We were pleased to discover that the pediatric neurologist on duty during the EEG was someone we already knew. He made a special point of coming in during the actual EEG (rather than just reading it later), and though Joy had no visible seizures during the EEG, the pattern was such that he could tell right away that there was abnormal electrical activity going on in there.

The very first medication at the very first dose was a big initial winner. The visible seizures disappeared, so thoroughly that the neurologist had us come in for another EEG four months later to see if the underlying pattern was gone too! (It wasn't.) So the medication stayed, and the only side effect we identified was that we're pretty sure it made Joy more hyper than she'd otherwise have been.

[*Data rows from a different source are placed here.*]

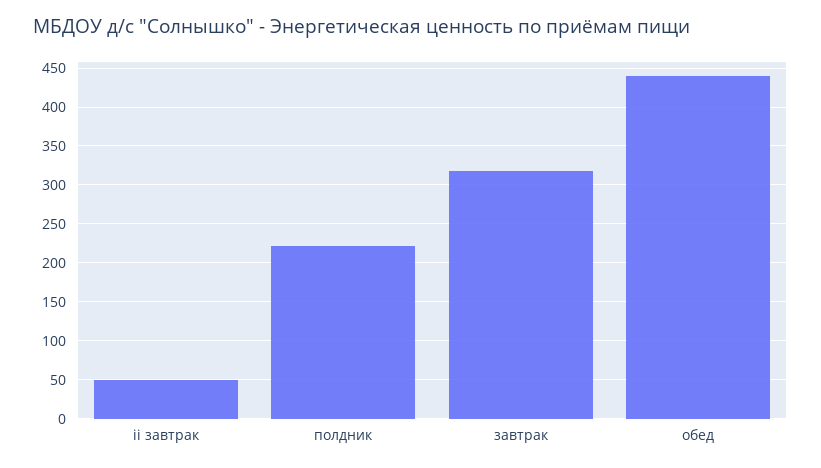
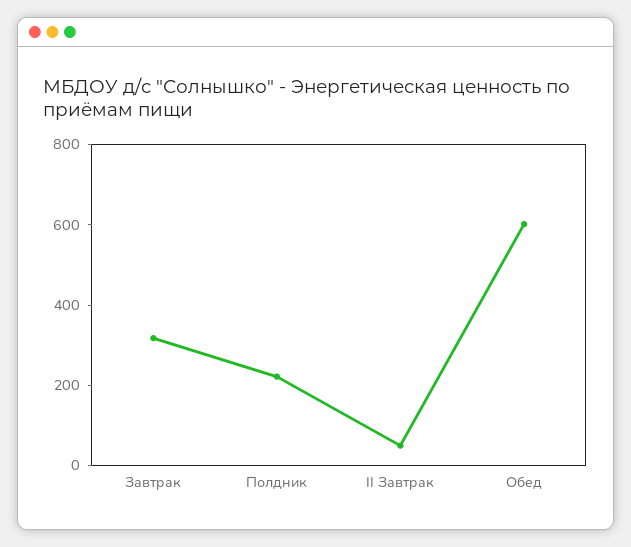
  {
    "ii завтрак": 50,
    "полдник": 220,
    "завтрак": 320,
-   "обед": 440
+   "обед": 600
  }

Unfortunately, the seizures started to re-emerge about a year later, early fall 2006. At first we weren't even sure we were seeing them, just a little seizure-y flicker out of the corner of our eye, and a passing thought, "Hm, I wonder if she's about to have another seizure." Her neurologist confirmed that we probably weren't imagining things, and before too long we were back in the world of stronger, longer seizures. As they got stronger and longer, they looked like this: Joy's arms would fly out to her sides, and her face and body would get stiff. If she was standing, she'd topple over. She'd stop breathing for a few seconds, enough to make her face turn red. (Later, it sometimes got long enough to make her face look blue-ish, and she'd drool and convulse a bit too; right now, we're pretty much back in red-faced territory.) After she comes out of the seizure, if it's a short one (10 seconds or so), she may pop right up and go about her business. If it's longer, she may be cranky for half an hour. If it's a blue-face one, she may be exhausted and limp for half an hour, then inconsolable for the hour after that.

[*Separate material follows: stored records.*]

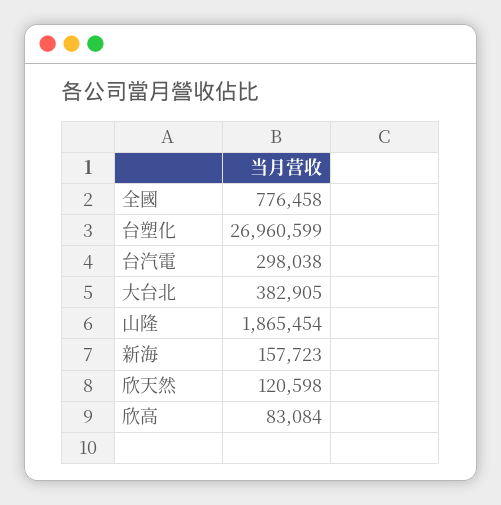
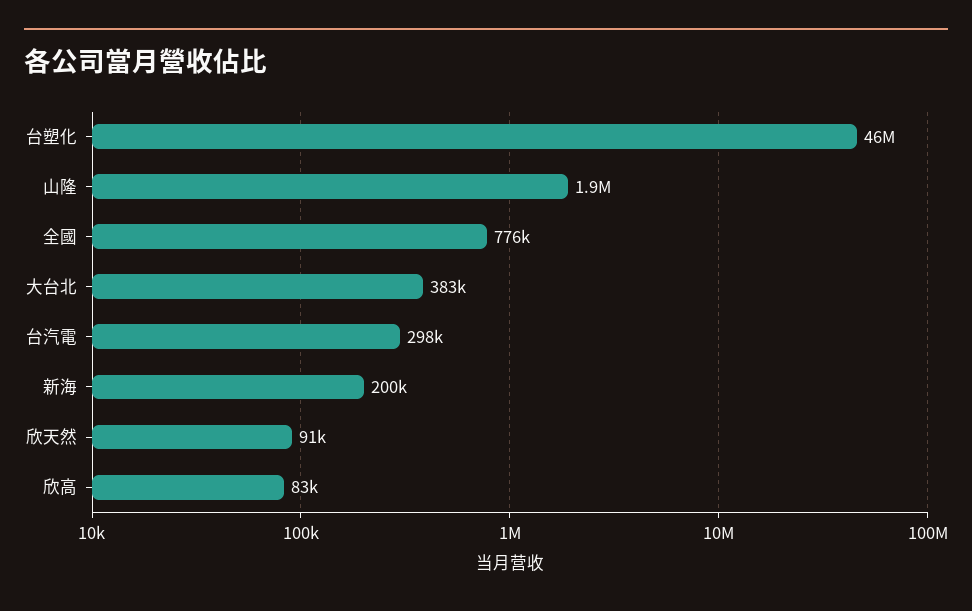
  {
    "全國": 776458,
-   "台塑化": 26960599,
+   "台塑化": 46000000,
    "台汽電": 298038,
    "大台北": 382905,
    "山隆": 1865454,
-   "新海": 157723,
+   "新海": 200000,
-   "欣天然": 120598,
+   "欣天然": 91000,
    "欣高": 83084
  }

So our little neurologist-plus-family team started juggling meds -- first increasing the original one, then adding another, then removing the original and adding a third, then tried to remove the second (NOT good), then re-upped the second and removed the third, then added a fourth. We also tried a low-glycemic-index diet along the way, sort of an Atkins-diet treatment that was supposed to stay just shy of ketosis, which we followed very faithfully but without any decline in seizures.

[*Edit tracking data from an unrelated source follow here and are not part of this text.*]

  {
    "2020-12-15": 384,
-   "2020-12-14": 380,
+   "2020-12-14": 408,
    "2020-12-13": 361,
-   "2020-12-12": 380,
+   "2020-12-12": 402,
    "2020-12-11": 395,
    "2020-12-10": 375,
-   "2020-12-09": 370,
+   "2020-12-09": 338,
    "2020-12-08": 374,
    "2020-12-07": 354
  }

We're still on the "second and fourth" combo, which puts us into manageable territory, with no side effects that we're aware of (an immense blessing). We've had some very fine stretches, including something close to a month in April when we had no visible seizures at all. The day the seizures came back, though, we had SEVEN of them. More often, the daily record on our calendar looks like this: 0, 0, 1, 2, 1, 0, 0, 1, 0... This summer we've noticed a tendency to have more seizures during travel. The lake-vacation calendar went: 3, 2, 2, 4.

We never know when a seizure is coming on, so climbing-play (which Joy loves) and park playground equipment and swimming lessons are all somewhat scary things. Fortunately, however (touch wood, quick prayer, avert! avert!), we've never needed an emergency room trip, either for the seizures or a resulting fall.

Right now, it's just part of our daily adventure with Joy and all of who she is.